_Brief a_
Format the records as a JSON list of strings, one string per line, with blank lines omitted and the picture lines left out.

Russell T Davies’ A Midsummer Night’s Dream: a stunningly bold and risky reimagination for the Doctor Who generation

Ben Dowell is mesmerised at a star-studded premiere of this new version of Shakespeare's magical romance attended by Peter Capaldi and Steven Moffat


Well, that was bold.


Russell T Davies has not so much adapted William Shakespeare’s much loved sylvan comedy A Midsummer Night’s Dream as taken it by the scruff of the neck, shaken it down and given it a radically new interpretation for the modern age. This is a stunningly ballsy free form interpretation, replete with stirring and fabulous music from Murray Gold and some stunning CGI effects….

It is Shakespeare reimagined for the Doctor Who generation – and the Doctor Who team (including Peter Capaldi, Steven Moffat and executive Brian Minchin who were on hand at last night’s screening to wish it well) also played a role in its stunning visuals (more of that later).

Crunched down from the usual three hours to ninety action-packed minutes, Davies has dispensed with a lot of the explanatory text from Shakespeare’s story of fleeing lovers, a tyrannical Duke and magical woodland hijinks where order is restored thanks to some mischief from the fairies.

His Athenian forest is a scary, dangerous and cold place and the fairies do everything but flutter prettily. Maxine Peake’s Queen Titania is a punkishly attired ball-breaker, furious with Oberon, (Nonso Anozie) who is himself none too pleased with her supposed romantic dalliances.

Puck, Moth, Cobweb, Mustardseed and Peaseblossom may have nice names in the source text but here they are hissing, snarling warriors, ready to do the bidding of their overlords (and ladies).

And the look – goodness it is stunning. Davies has enlisted the help of the Doctor Who special effects team in Roath Lock and the results are dazzling. Oberon doesn’t wave a wand, he rains down an electrical storm. Hiran Abeysekera’s Puck disappears and flies around the woods as a golden ball of light spreading fairy dust behind him. The love potions planted into the eyes look (and there is no other word for it) magical.

The CGI team also did some excellent work creating a panoramic visual of the world – we move from the fascist court high on the hill, over the town and into the woods in seconds. When it rains in this world it does so in buckets.

The rude mechanicals who are in the play preparing a play for Theseus’ wedding provide more traditional and homely fare. Led by Matt Lucas’ delightfully bumptious Bottom, they are as engaging and sweet a bunch as we could hope to expect; even Elaine Paige turns up as a jolly Mistress Quince, ably supported by Richard Wilson (Starveling) , Bernard Cribbins (Snout) and Javone Prince (Snug).

But these are probably not the moments that will get talked about.

There is a section where the male lovers Demterius (Paapa Essiedu) and Lysander (Matthew Tennyson) fall in love with each other for a few brief seconds. Shakespeare’s text seems to imagine entirely heterosexual passions involving Helena (Kate Kennedy) and Hermia (Prisca Bakare). But not here. And there is a passionate kiss at the end between two leading female characters which is certainly not in the source text either.

_Supplied material_

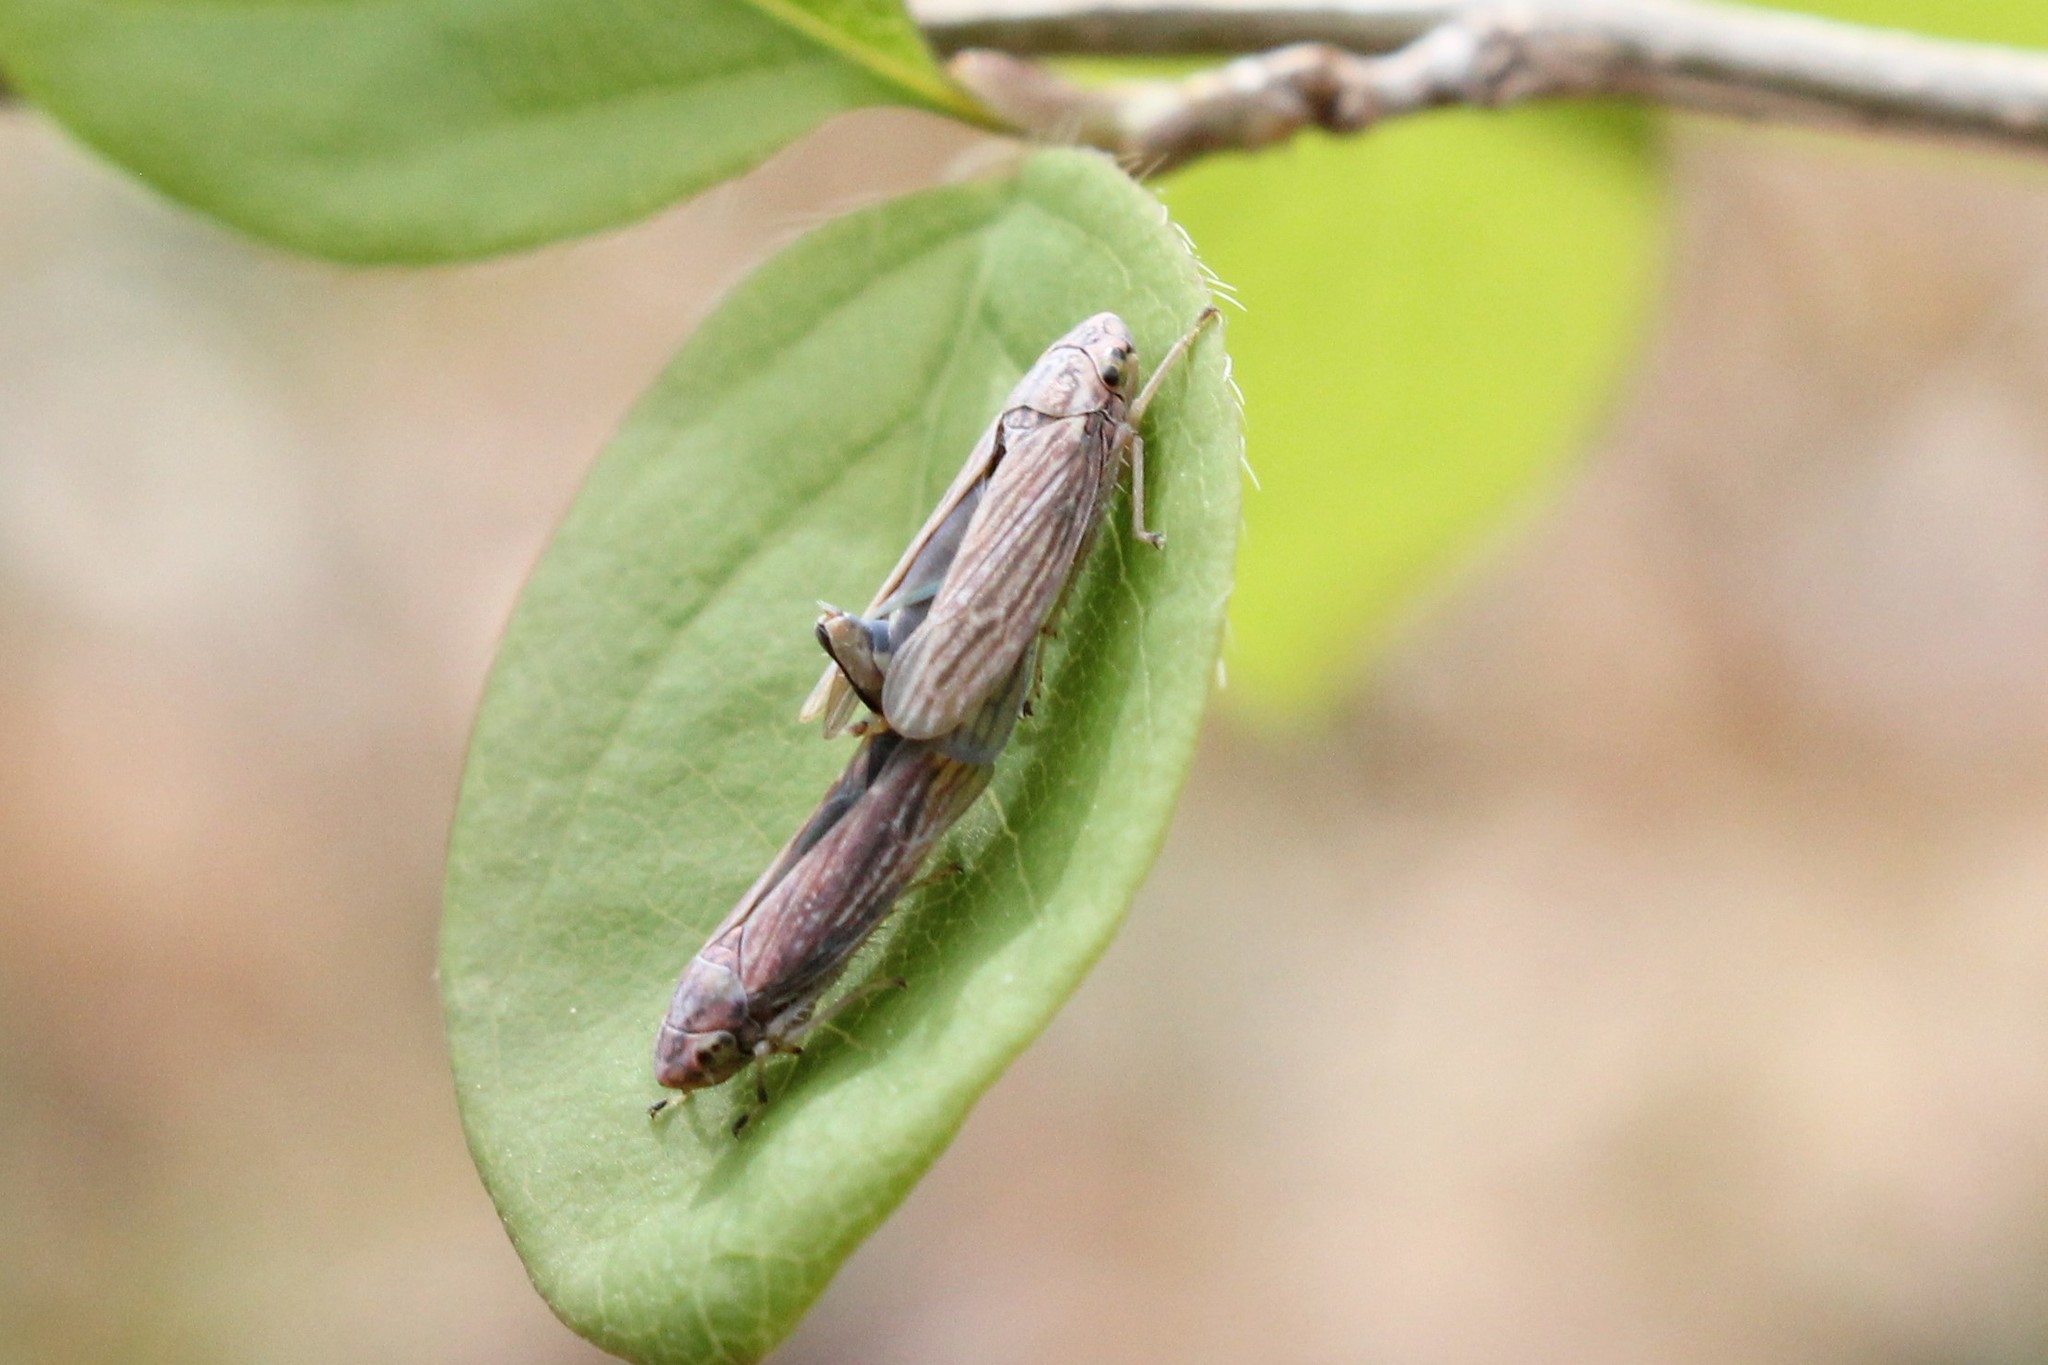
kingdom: Animalia
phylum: Arthropoda
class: Insecta
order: Hemiptera
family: Cicadellidae
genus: Neokolla
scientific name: Neokolla hieroglyphica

_Brief b_
In the review, replace "brief" with "short" in the passage starting with "There is a section" and going on through "source text either.", and write out that passage.

_Complete output a_
[
  "kingdom: Animalia",
  "phylum: Arthropoda",
  "class: Insecta",
  "order: Hemiptera",
  "family: Cicadellidae",
  "genus: Neokolla",
  "scientific name: Neokolla hieroglyphica"
]

_Complete output b_
There is a section where the male lovers Demterius (Paapa Essiedu) and Lysander (Matthew Tennyson) fall in love with each other for a few short seconds. Shakespeare’s text seems to imagine entirely heterosexual passions involving Helena (Kate Kennedy) and Hermia (Prisca Bakare). But not here. And there is a passionate kiss at the end between two leading female characters which is certainly not in the source text either.